Faecal analysis is a well-known technique used for obtaining knowledge on the diet of wild grazing herbivores. Insights in their diets is of large importance as it is necessary for the analysis of the habitats of these species and the understanding of the degree of separation (Walker, 1976). Since Steward (1967) described a detailed method for faecal analysis, it has been widely used for determining the diet of many species. Especially many African herbivores have been studied, resulting in a large amount of information of great importance for the management of their habitats.

The method of faecal analysis has a few unique advantages, making it one of the most popular methods for determining the diet of herbivores. First of all, the collection of faecal samples does not interfere with the studied animals, making it possible to sample under natural conditions without many limitations. It does not restrict the movement of the animals and can also be used on animals from mixed communities. Therefore, it is especially valuable for studying endangered species. Next to its low interference, sampling is economically favourable as only little equipment is necessary, making it a cheap method, and only little time is needed for sampling. Interestingly, it can be used to compare diets of several animals and food eaten at different times can be distinguished.

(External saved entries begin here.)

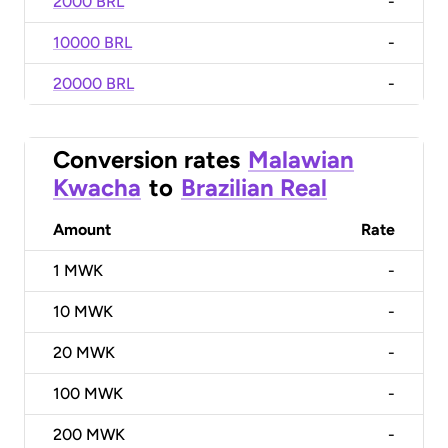
2000 BRL
-
10000 BRL
-
20000 BRL
-
Conversion rates
Malawian
Kwacha
to
Brazilian Real
Amount
Rate
1
MWK
-
10
MWK
-
20
MWK
-
100
MWK
-
200
MWK
-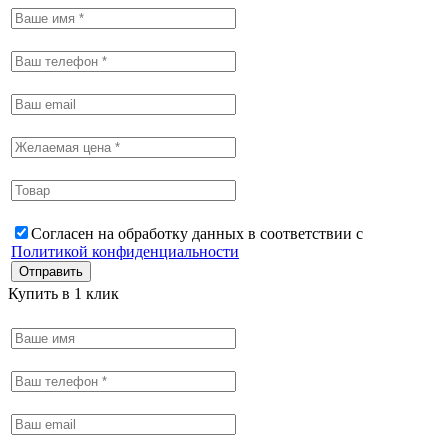
Согласен на обработку данных в соответствии с
Политикой конфиденциальности
Купить в 1 клик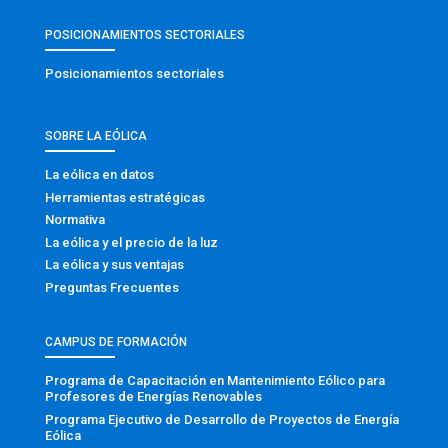
POSICIONAMIENTOS SECTORIALES
Posicionamientos sectoriales
SOBRE LA EÓLICA
La eólica en datos
Herramientas estratégicas
Normativa
La eólica y el precio de la luz
La eólica y sus ventajas
Preguntas Frecuentes
CAMPUS DE FORMACIÓN
Programa de Capacitación en Mantenimiento Eólico para
Profesores de Energías Renovables
Programa Ejecutivo de Desarrollo de Proyectos de Energía
Eólica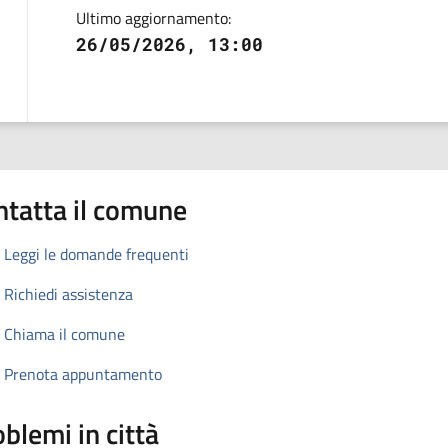
Ultimo aggiornamento:
26/05/2026, 13:00
ntatta il comune
Leggi le domande frequenti
Richiedi assistenza
Chiama il comune
Prenota appuntamento
blemi in città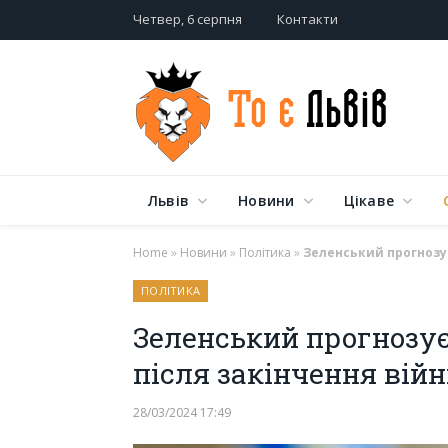
Четвер, 6 серпня
Контакти
Львів
Новини
Цікаве
Home
»
Новини
»
Політика
»
Зеленський прогнозу
ПОЛІТИКА
Зеленський прогнозу
після закінчення вій
28/03/2024 17:49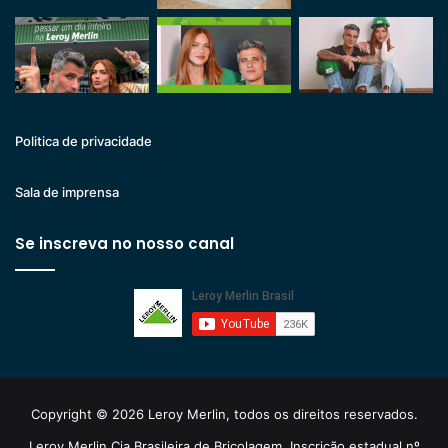
Politica de privacidade
Sala de imprensa
Se inscreva no nosso canal
Copyright © 2026 Leroy Merlin, todos os direitos reservados.
Leroy Merlin Cia Brasileira de Bricolagem. Inscrição estadual nº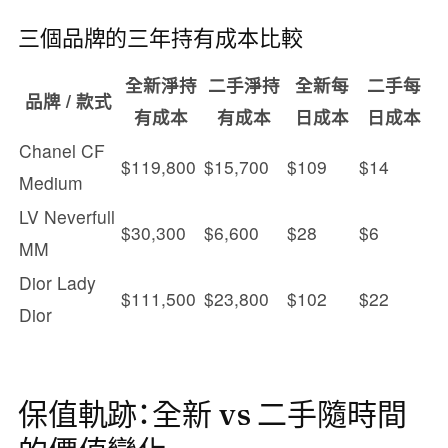
三個品牌的三年持有成本比較
全新淨持
二手淨持
全新每
二手每
品牌 / 款式
有成本
有成本
日成本
日成本
Chanel CF
$119,800
$15,700
$109
$14
Medium
LV Neverfull
$30,300
$6,600
$28
$6
MM
Dior Lady
$111,500
$23,800
$102
$22
Dior
保值軌跡：全新 vs 二手隨時間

However, several disadvantages of faecal analysis have also been reported, which have to be considered to be able to draw correct conclusions on the samples. The greatest limitation has been reported to be accuracy as many less desirable situations can occur. Especially plant identification can be difficult, as some species are difficult to separate at species level or become unidentifiable in the faeces. Besides, the comparison between herbivore species can be difficult to assess, as fragmentation during digestion may differ between species, which may bias the proportion of species in the faeces.

Next to faecal analysis, a few other methods of herbivore diet analysis have been developed, including utilization techniques, stomach analysis, direct observation of the animal and fistula sampling. Each of these techniques have their own advantages and limitations, which have to be considered before choosing the most effective method of diet analysis.

Amongst others, the Research Ecology Group of Wageningen University conducts many studies on herbivore diet using faecal analysis. A large reference collection has been built, consisting of a large amount of plants found in Europe, Africa and Western Asia. Especially many herbivore species in Africa have been studied, resulting in a large amount of information on their diets and corresponding habitats.